I couldn’t believe the words were about to spill out of my mouth, but they did anyway. “Fine,” I snapped, irritated at the turn of events. At how my hands were bound by invisible ropes held tight by my conscience, a burden the wretched queen didn’t share. “Take me to the dungeons, but only if you’re sure the queen can’t have me killed in there.”
Eyes wide and eager, West said, “She can’t. Not so long as you don’t threaten her life or the king’s or that of any of her subjects, and not so long as you’re still part of the Fae Heir Trials.”
“Then what about Lennox? He sure as dragonshit did his best to kill me.”
West rubbed at the scruff on his face and looked to Rush. “He shouldn’t have been able to do that.”

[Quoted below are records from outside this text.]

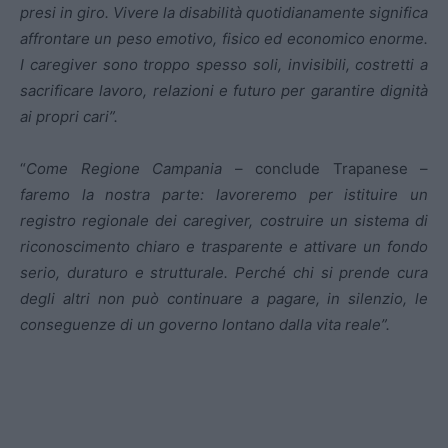
presi in giro. Vivere la disabilità quotidianamente significa
affrontare un peso emotivo, fisico ed economico enorme.
I caregiver sono troppo spesso soli, invisibili, costretti a
sacrificare lavoro, relazioni e futuro per garantire dignità
ai propri cari”.
“
Come Regione Campania
– conclude Trapanese –
faremo la nostra parte: lavoreremo per istituire un
registro regionale dei caregiver, costruire un sistema di
riconoscimento chiaro e trasparente e attivare un fondo
serio, duraturo e strutturale. Perché chi si prende cura
degli altri non può continuare a pagare, in silenzio, le
conseguenze di un governo lontano dalla vita reale”.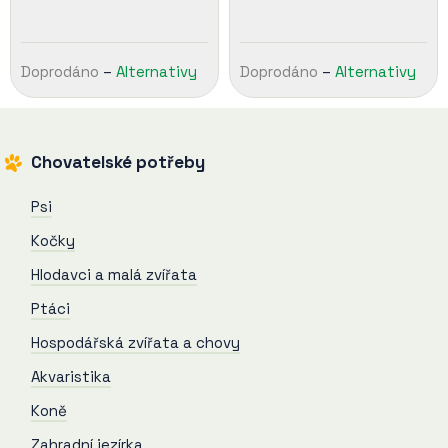
podporu syntézy bílkovin v
období růstu či zvýšeného
výkonu koně,…
Doprodáno
–
Alternativy
Doprodáno
–
Alternativy
Chovatelské potřeby
Psi
Kočky
Hlodavci a malá zvířata
Ptáci
Hospodářská zvířata a chovy
Akvaristika
Koně
Zahradní jezírka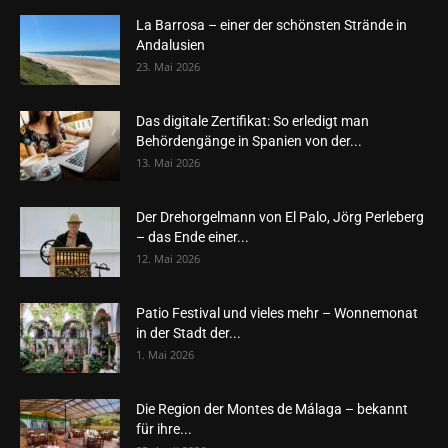
La Barrosa – einer der schönsten Strände in
Andalusien
23. Mai 2026
Das digitale Zertifikat: So erledigt man
Behördengänge in Spanien von der...
13. Mai 2026
Der Drehorgelmann von El Palo, Jörg Perleberg
– das Ende einer...
12. Mai 2026
Patio Festival und vieles mehr – Wonnemonat
in der Stadt der...
1. Mai 2026
Die Region der Montes de Málaga – bekannt
für ihre...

“No, he shouldn’t have.” For a few breaths, his nostrils flaring, Rush appeared murderous. “I’ll make sure he pays for what he did.”
“Us too,” Ryder said.
“For sure,” Hiroshi added.
“So you’re going to lock me in the dungeons where no one can supposedly get to me, but ya know, maybe they still can.”
Rush ground his teeth together so hard they squeaked. “We’re not going to leave you unprotected.” He pinned a look on his friends. “And she’s going in the human dungeon, not the fae one.”
“Rush, no, she can’t—” West protested.
“The queen’ll—” Ryder also urged.
Rush sliced through all their complaints and warnings. “It’s that or nothing. No matter what, I’m not putting her in the fae dungeon. End of discussion. If Her Majesty has a problem with that, she can take it out on me.”
I almost told him I didn’t need him fighting my battles for me, but that was absurd. I needed all the help I could get.
When Rush turned and stalked off in the opposite direction—toward the “human dungeon,” whatever all that distinction entailed—I followed.